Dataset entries

★ ★ ★

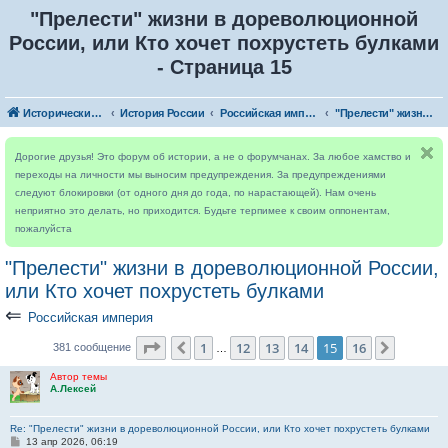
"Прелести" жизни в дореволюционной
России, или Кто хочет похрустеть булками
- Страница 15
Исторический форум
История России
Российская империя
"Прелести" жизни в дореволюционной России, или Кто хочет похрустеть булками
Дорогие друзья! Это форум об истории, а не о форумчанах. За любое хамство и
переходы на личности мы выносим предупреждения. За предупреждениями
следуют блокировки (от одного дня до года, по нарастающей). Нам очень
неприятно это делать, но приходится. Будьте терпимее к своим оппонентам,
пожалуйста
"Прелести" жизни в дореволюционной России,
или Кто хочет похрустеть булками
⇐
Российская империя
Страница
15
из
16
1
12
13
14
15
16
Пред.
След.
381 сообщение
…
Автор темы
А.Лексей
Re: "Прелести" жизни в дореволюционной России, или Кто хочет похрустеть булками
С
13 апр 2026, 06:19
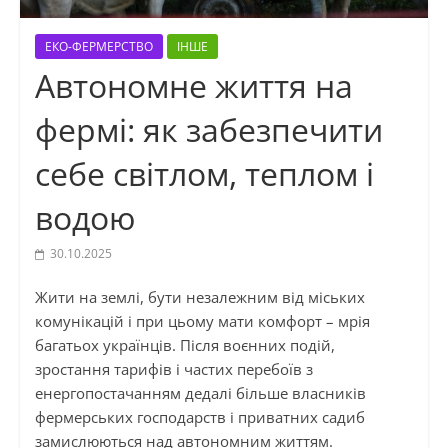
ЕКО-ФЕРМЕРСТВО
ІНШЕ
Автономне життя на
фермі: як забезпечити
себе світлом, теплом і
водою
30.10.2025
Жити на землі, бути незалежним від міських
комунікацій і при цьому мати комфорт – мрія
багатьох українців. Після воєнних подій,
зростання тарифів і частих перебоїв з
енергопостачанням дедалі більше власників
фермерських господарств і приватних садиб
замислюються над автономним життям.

★ ★ ★

> **WHAT YOU NEED TO DO**: Write out the lines of all the entries above again, replacing "Российская империя" with "Русское царство" wherever it appears and leaving everything else unchanged. Omit the pictures from your answer.

> **FINAL ANSWER**:
"Прелести" жизни в дореволюционной
России, или Кто хочет похрустеть булками
- Страница 15
Исторический форум
История России
Русское царство
"Прелести" жизни в дореволюционной России, или Кто хочет похрустеть булками
Дорогие друзья! Это форум об истории, а не о форумчанах. За любое хамство и
переходы на личности мы выносим предупреждения. За предупреждениями
следуют блокировки (от одного дня до года, по нарастающей). Нам очень
неприятно это делать, но приходится. Будьте терпимее к своим оппонентам,
пожалуйста
"Прелести" жизни в дореволюционной России,
или Кто хочет похрустеть булками
⇐
Русское царство
Страница
15
из
16
1
12
13
14
15
16
Пред.
След.
381 сообщение
…
Автор темы
А.Лексей
Re: "Прелести" жизни в дореволюционной России, или Кто хочет похрустеть булками
С
13 апр 2026, 06:19
ЕКО-ФЕРМЕРСТВО
ІНШЕ
Автономне життя на
фермі: як забезпечити
себе світлом, теплом і
водою
30.10.2025
Жити на землі, бути незалежним від міських
комунікацій і при цьому мати комфорт – мрія
багатьох українців. Після воєнних подій,
зростання тарифів і частих перебоїв з
енергопостачанням дедалі більше власників
фермерських господарств і приватних садиб
замислюються над автономним життям.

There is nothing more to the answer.